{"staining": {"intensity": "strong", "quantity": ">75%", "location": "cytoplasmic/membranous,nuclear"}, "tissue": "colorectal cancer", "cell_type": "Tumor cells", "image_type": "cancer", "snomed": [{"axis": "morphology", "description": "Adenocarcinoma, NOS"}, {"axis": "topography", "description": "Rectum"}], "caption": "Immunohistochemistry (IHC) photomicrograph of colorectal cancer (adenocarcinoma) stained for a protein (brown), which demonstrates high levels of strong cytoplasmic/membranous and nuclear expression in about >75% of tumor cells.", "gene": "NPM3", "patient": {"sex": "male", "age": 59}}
...
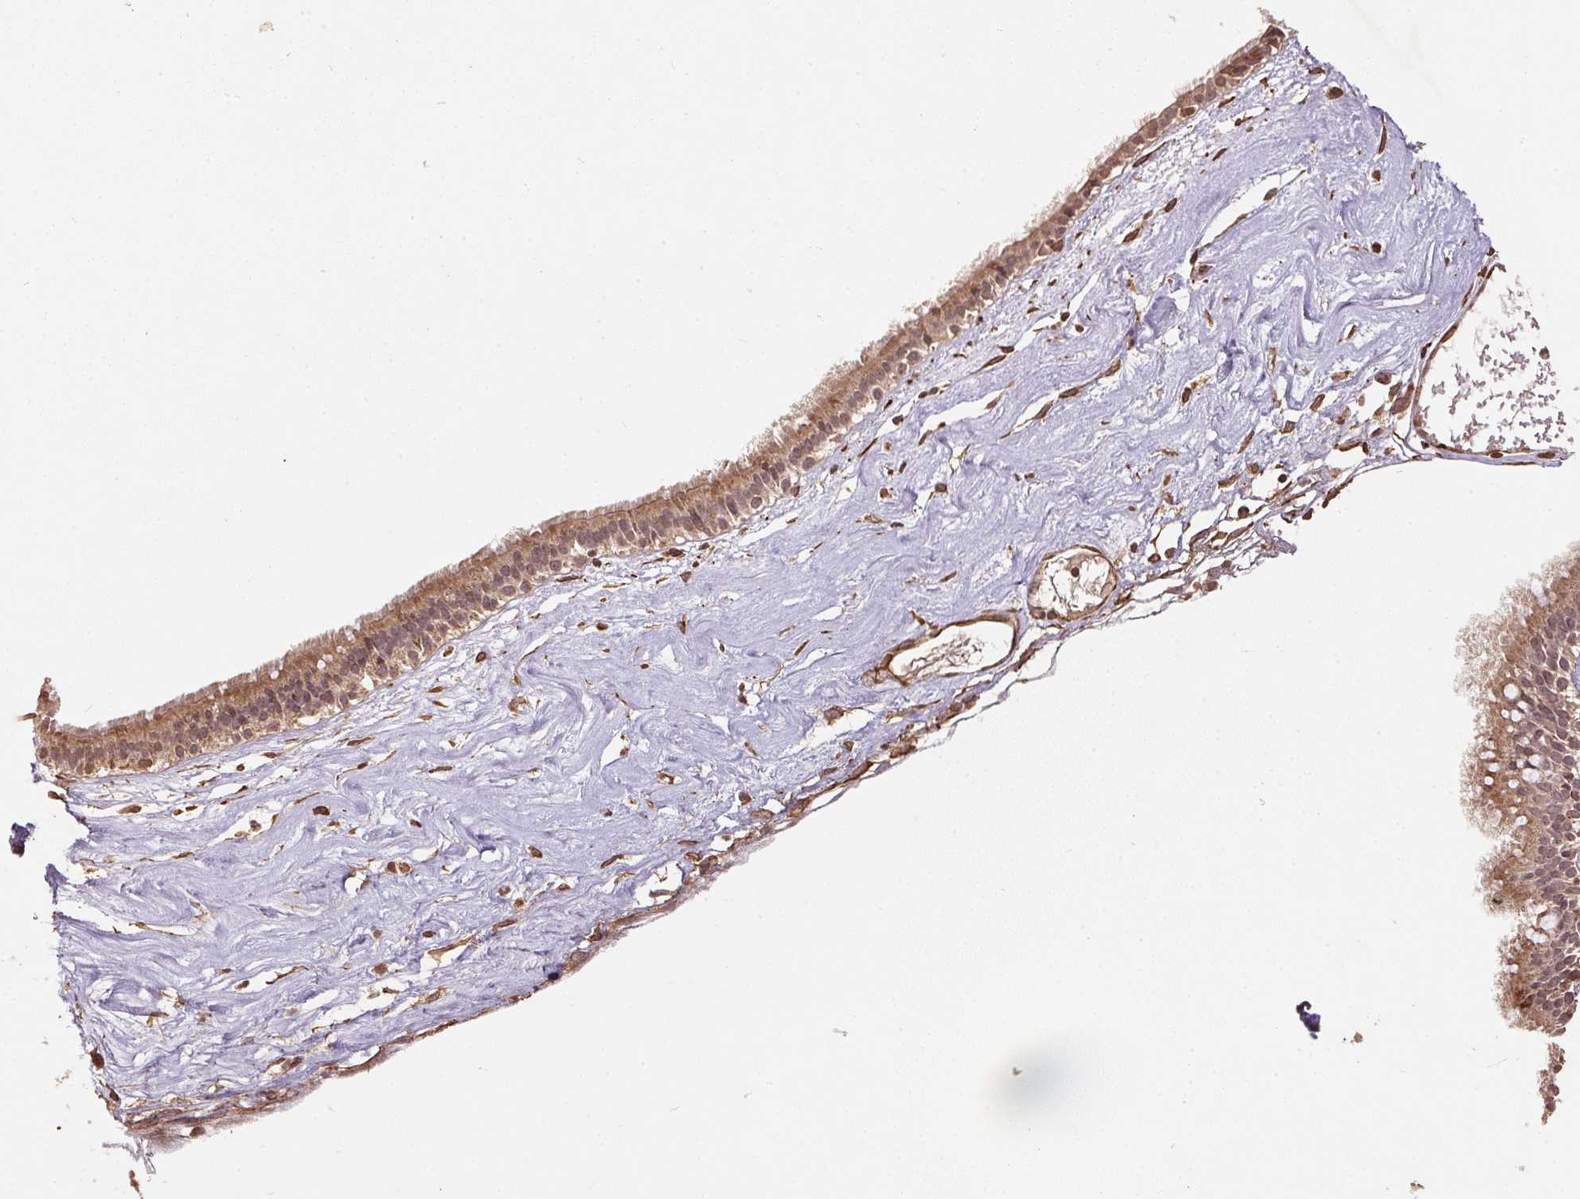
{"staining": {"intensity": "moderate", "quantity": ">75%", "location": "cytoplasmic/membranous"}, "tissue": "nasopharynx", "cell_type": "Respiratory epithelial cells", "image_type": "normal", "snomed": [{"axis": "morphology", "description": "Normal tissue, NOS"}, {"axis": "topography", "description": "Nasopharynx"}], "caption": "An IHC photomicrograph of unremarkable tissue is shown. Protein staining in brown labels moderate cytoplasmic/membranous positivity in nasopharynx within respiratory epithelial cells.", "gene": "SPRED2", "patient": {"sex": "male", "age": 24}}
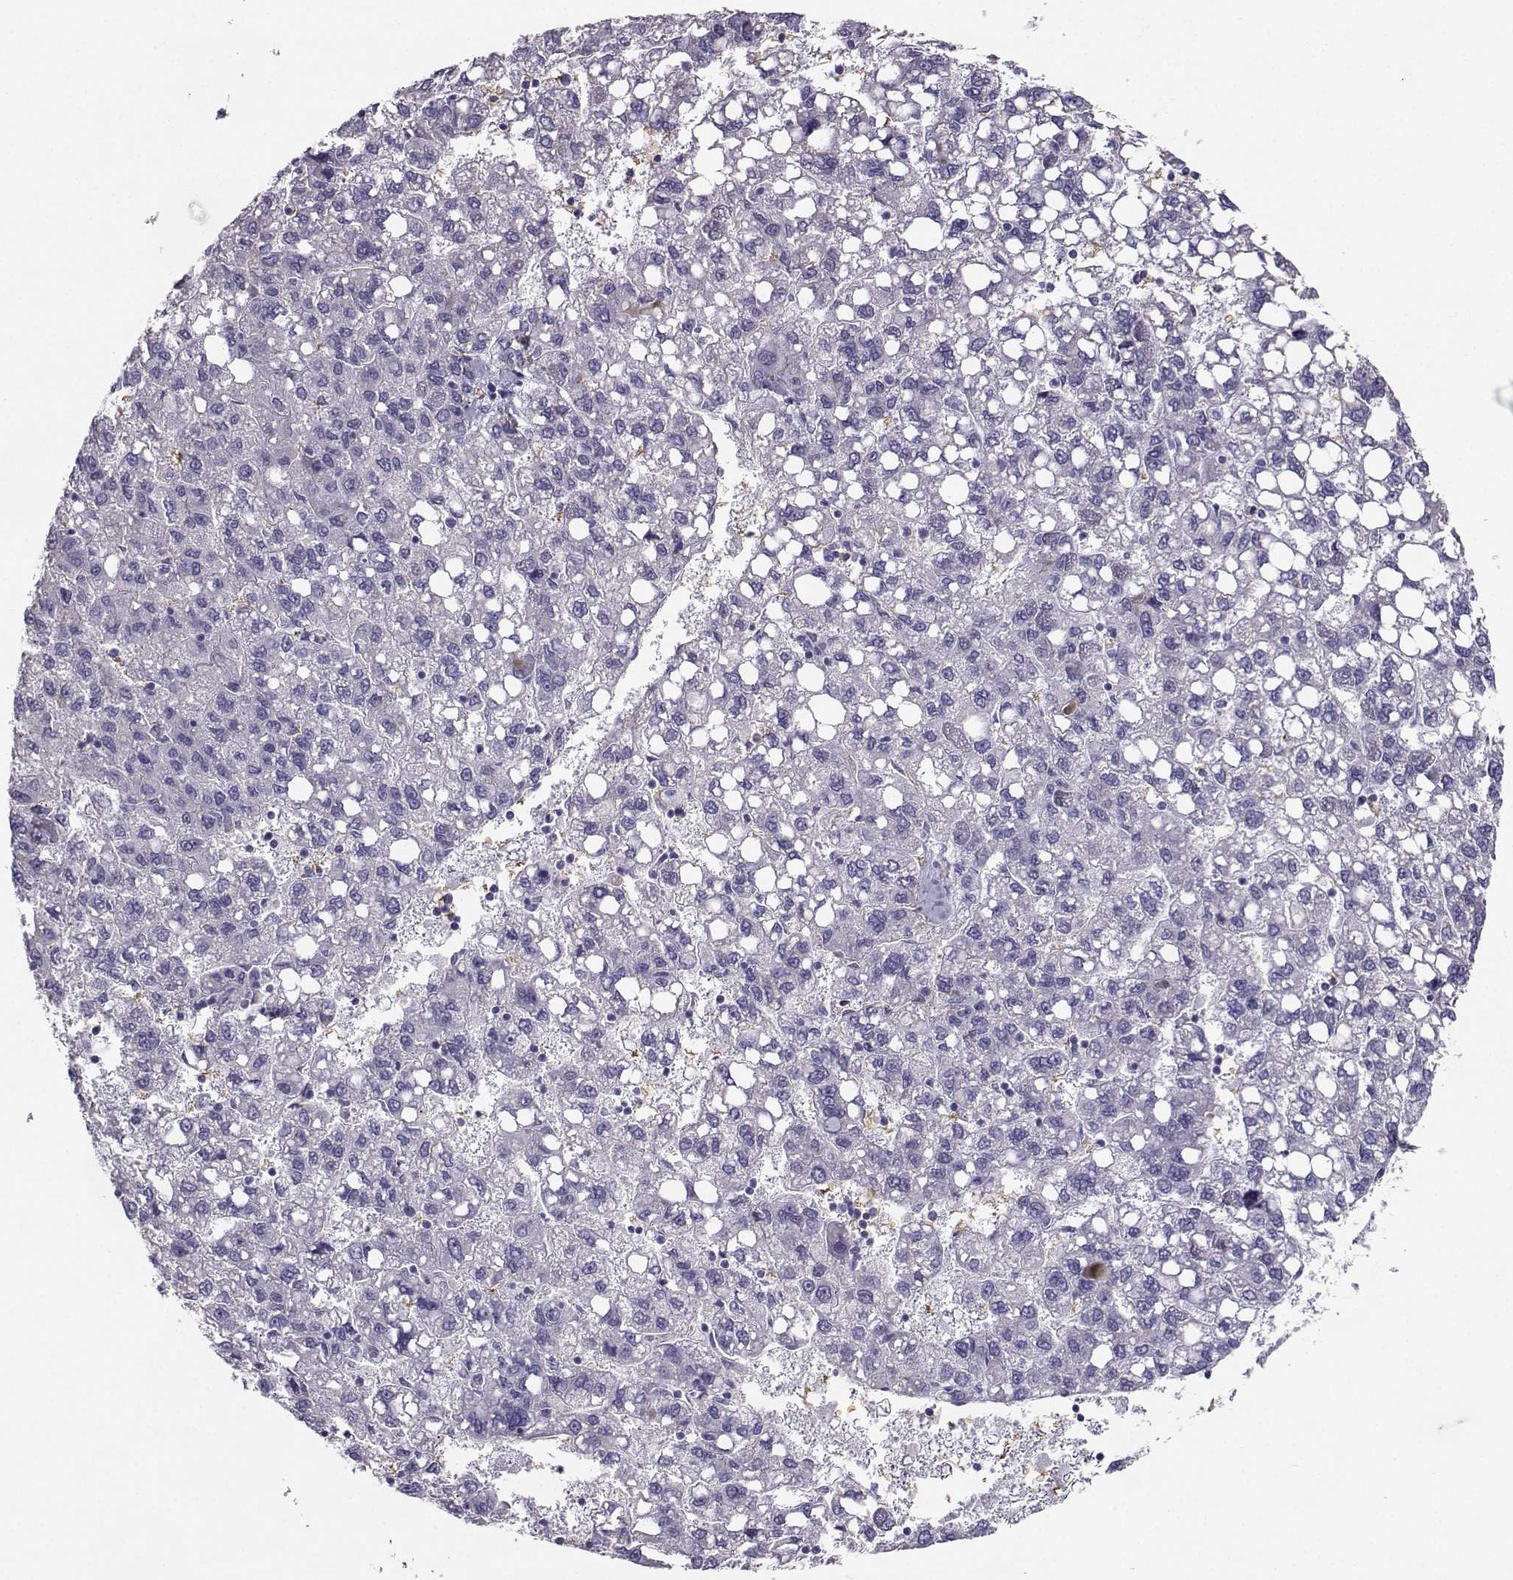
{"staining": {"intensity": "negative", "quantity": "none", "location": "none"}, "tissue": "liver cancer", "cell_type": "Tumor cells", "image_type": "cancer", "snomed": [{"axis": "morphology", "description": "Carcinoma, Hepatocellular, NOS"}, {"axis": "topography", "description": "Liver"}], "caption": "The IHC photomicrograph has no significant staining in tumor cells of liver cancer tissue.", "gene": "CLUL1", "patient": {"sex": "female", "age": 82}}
...
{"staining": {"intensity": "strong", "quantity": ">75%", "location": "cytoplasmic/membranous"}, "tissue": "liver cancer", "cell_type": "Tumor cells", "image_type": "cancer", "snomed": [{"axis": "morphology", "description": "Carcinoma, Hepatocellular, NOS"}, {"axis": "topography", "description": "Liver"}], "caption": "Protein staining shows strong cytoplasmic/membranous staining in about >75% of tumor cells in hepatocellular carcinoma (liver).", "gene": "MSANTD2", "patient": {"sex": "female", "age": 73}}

-- Exercise instructions --
Each line of the entries that contains the word "strong" should be listed.

-- Answer below --
{"staining": {"intensity": "strong", "quantity": ">75%", "location": "cytoplasmic/membranous,nuclear"}, "tissue": "colorectal cancer", "cell_type": "Tumor cells", "image_type": "cancer", "snomed": [{"axis": "morphology", "description": "Adenocarcinoma, NOS"}, {"axis": "topography", "description": "Rectum"}], "caption": "Immunohistochemistry (IHC) photomicrograph of colorectal cancer (adenocarcinoma) stained for a protein (brown), which demonstrates high levels of strong cytoplasmic/membranous and nuclear expression in about >75% of tumor cells.", "gene": "NPM3", "patient": {"sex": "male", "age": 59}}
{"staining": {"intensity": "strong", "quantity": ">75%", "location": "cytoplasmic/membranous"}, "tissue": "liver cancer", "cell_type": "Tumor cells", "image_type": "cancer", "snomed": [{"axis": "morphology", "description": "Carcinoma, Hepatocellular, NOS"}, {"axis": "topography", "description": "Liver"}], "caption": "Protein staining shows strong cytoplasmic/membranous staining in about >75% of tumor cells in hepatocellular carcinoma (liver).", "gene": "MSANTD2", "patient": {"sex": "female", "age": 73}}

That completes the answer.